Between the 15th and 19th June, I attended the Nordic Geographers conference in Estonia, along with two students from the UCLan Fine Art Masters Site & Archive Interventions pathwayTracy Hill and Abi Townsend, as well as my colleagues Joanne Lee and Rosemary Shirley from Sheffield Hallam and Manchester Metropolitan University respectively. Over the course of the week, we recorded our thoughts and observations about the conference (as well as about food, drink and the weather – particularly as I was shocked to discover that Tallinn was wetter than Wigan whilst we were away!), and I will be adding some of these to this blog over the next month.

The theme of the conference was ‘Geographical Imagination: Interpretations of Nature, Art and Politics’, and on the final day, I co-chaired a day-long session entitled ‘Re-imagining Rural Mythologies’, which explored how rural environments are perceived and represented within different cultures. The session was convened with Rosemary Shirley, Joanne Lee and Rebecca Chesney as a development of conversations, which began with this Practising Place event in 2013, and subsequently informed this short essay by Rosemary, and the ‘Re-thinking the Rural’ seminar which we ran in April 2015. The conference also preceded our contribution to the current show at the Harris Museum & Art Gallery in Preston, ‘A Green and Pleasant Land? Rural Life in Art‘, which is open until the end of September and includes new artworks by Rebecca Chesney and Joanne Lee, as well as Abi Townsend’s video installation, ‘Ruskin’s View’.

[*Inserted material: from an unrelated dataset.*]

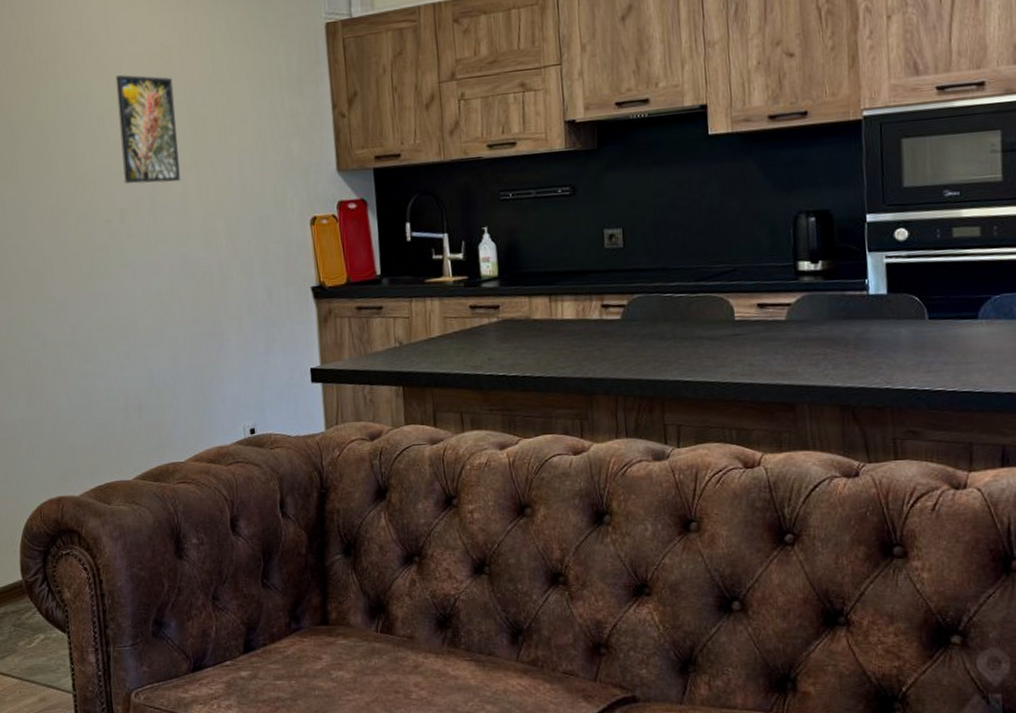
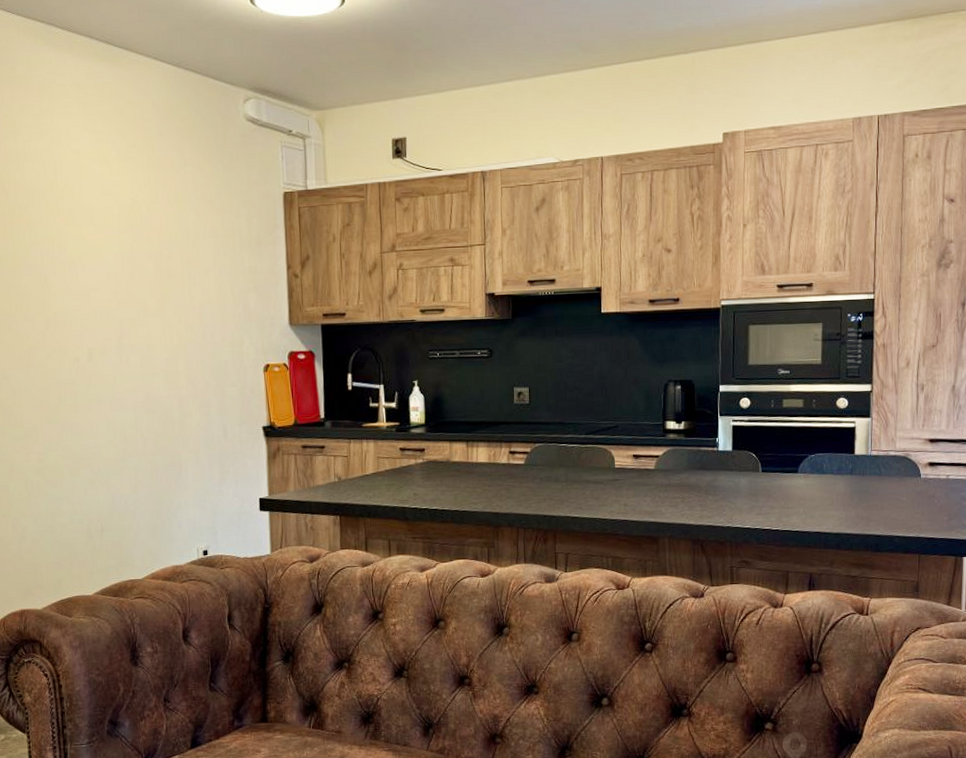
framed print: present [115,75,180,184] -> none [87,225,146,326]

The conversations and ideas initiated at the conference will help to inform plans that Professor Charles Quick and I are currently developing for the next few years of In Certain Places. For the last decade we have been working with artists to interrogate and intervene within the physical and social fabric of Preston City Centre, and have brought people together from different disciplines and professions to creatively explore urban issues (you can read about the last 10 years of the project in the illustrated book ‘Subplots to a City‘, which was launched in February 2015, and view videos of our talks here). However, while we feel that there is still much work to be done within the asphalt heart of the city (not least in terms of examining the relationship between the University of Central Lancashire’s campus and the wider civic environment – something which we will explore with the People’s Canopy project next month), we also feel that it’s time to expand our horizons and intrepidly head out to Preston’s rural fringes (which, given its diminutive size and market town heritage are remarkably close to the centre).

As I’m currently reading notes which I made during the plane journey back from Tallinn, it seems fitting to sign off with an aerial view. I’ll post again over the next few weeks with some rural reflections from the conference, and upload some of the contributor’s papers. In the meantime, however, I’m going to revisit Andrzej Zieleniec‘s contribution to our panel, ‘Tartan, shortbread, whiskey and the stag: continuing myths of the Scottish Highlands’ with something peaty and strong that evokes the Scottish Highlands.